_CONSIGNE 1_
Dans l'article sur les rumeurs d'exil de Vital Kamerhe, recopiez le passage commençant par « Des spéculations sur » et allant jusqu'à « de la Nation. ».
_CONSIGNE 2_
D'après l'article sur les rumeurs d'exil de Vital Kamerhe, dans quel lieu Christophe Mboso a-t-il convoqué la réunion d'urgence ?

··· TEXTE FOURNI

Des spéculations sur un éventuel départ en exil de l’ancien président de l’Assemblée nationale, Vital Kamerhe, se sont intensifiées ces dernières heures en République démocratique du Congo. Ce, dans un contexte de fortes tensions politiques autour du débat sur la révision de la Constitution et des recompositions internes au sein de l’Union sacrée de la Nation.
Ces rumeurs ont émergé alors que le deuxième vice-président de l’Assemblée nationale et doyen de l’institution, Christophe Mboso N’Kodia Pwanga, a convoqué pour ce mardi 23 juin 2026 une réunion d’urgence réunissant les responsables des partis et regroupements politiques de l’Union sacrée, ainsi que les députés nationaux et sénateurs de la majorité présidentielle au Fleuve Congo Hôtel à Kinshasa.
La démarche de Christophe Mboso a toutefois suscité des réserves au sein de la plateforme présidentielle. Le secrétaire permanent de l’Union sacrée, André Mbata, a notamment contesté cette initiative, révélant des divergences persistantes dans les rangs de la coalition au pouvoir.

······
··· DONNÉES

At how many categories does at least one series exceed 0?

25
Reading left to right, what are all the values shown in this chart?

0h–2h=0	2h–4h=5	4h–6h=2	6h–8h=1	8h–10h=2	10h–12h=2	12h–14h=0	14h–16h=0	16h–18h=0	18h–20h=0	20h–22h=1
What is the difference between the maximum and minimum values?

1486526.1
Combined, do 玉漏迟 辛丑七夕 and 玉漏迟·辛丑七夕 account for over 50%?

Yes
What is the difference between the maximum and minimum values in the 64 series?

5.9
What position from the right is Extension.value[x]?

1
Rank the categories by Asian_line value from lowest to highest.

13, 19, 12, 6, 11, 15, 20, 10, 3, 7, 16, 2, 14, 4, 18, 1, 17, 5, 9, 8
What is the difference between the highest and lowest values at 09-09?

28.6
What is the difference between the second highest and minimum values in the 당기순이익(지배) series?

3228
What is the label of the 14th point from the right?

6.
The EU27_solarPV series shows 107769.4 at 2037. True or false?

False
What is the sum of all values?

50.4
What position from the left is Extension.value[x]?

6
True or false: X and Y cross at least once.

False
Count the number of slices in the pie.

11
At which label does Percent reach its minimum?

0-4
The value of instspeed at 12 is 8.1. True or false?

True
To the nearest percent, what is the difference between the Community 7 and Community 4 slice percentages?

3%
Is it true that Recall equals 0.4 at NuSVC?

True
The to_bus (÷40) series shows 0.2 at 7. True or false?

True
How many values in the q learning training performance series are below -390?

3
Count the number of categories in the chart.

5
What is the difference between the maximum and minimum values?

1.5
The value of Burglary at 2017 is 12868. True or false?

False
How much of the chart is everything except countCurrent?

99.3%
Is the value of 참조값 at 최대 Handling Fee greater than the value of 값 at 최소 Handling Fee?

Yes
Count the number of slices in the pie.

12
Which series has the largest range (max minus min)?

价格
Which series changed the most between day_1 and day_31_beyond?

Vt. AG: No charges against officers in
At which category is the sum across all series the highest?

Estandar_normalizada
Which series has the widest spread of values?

······

_RÉPONSE RÉDIGÉE 1_
Des spéculations sur un éventuel départ en exil de l’ancien président de l’Assemblée nationale, Vital Kamerhe, se sont intensifiées ces dernières heures en République démocratique du Congo. Ce, dans un contexte de fortes tensions politiques autour du débat sur la révision de la Constitution et des recompositions internes au sein de l’Union sacrée de la Nation.

_RÉPONSE RÉDIGÉE 2_
Au Fleuve Congo Hôtel, à Kinshasa.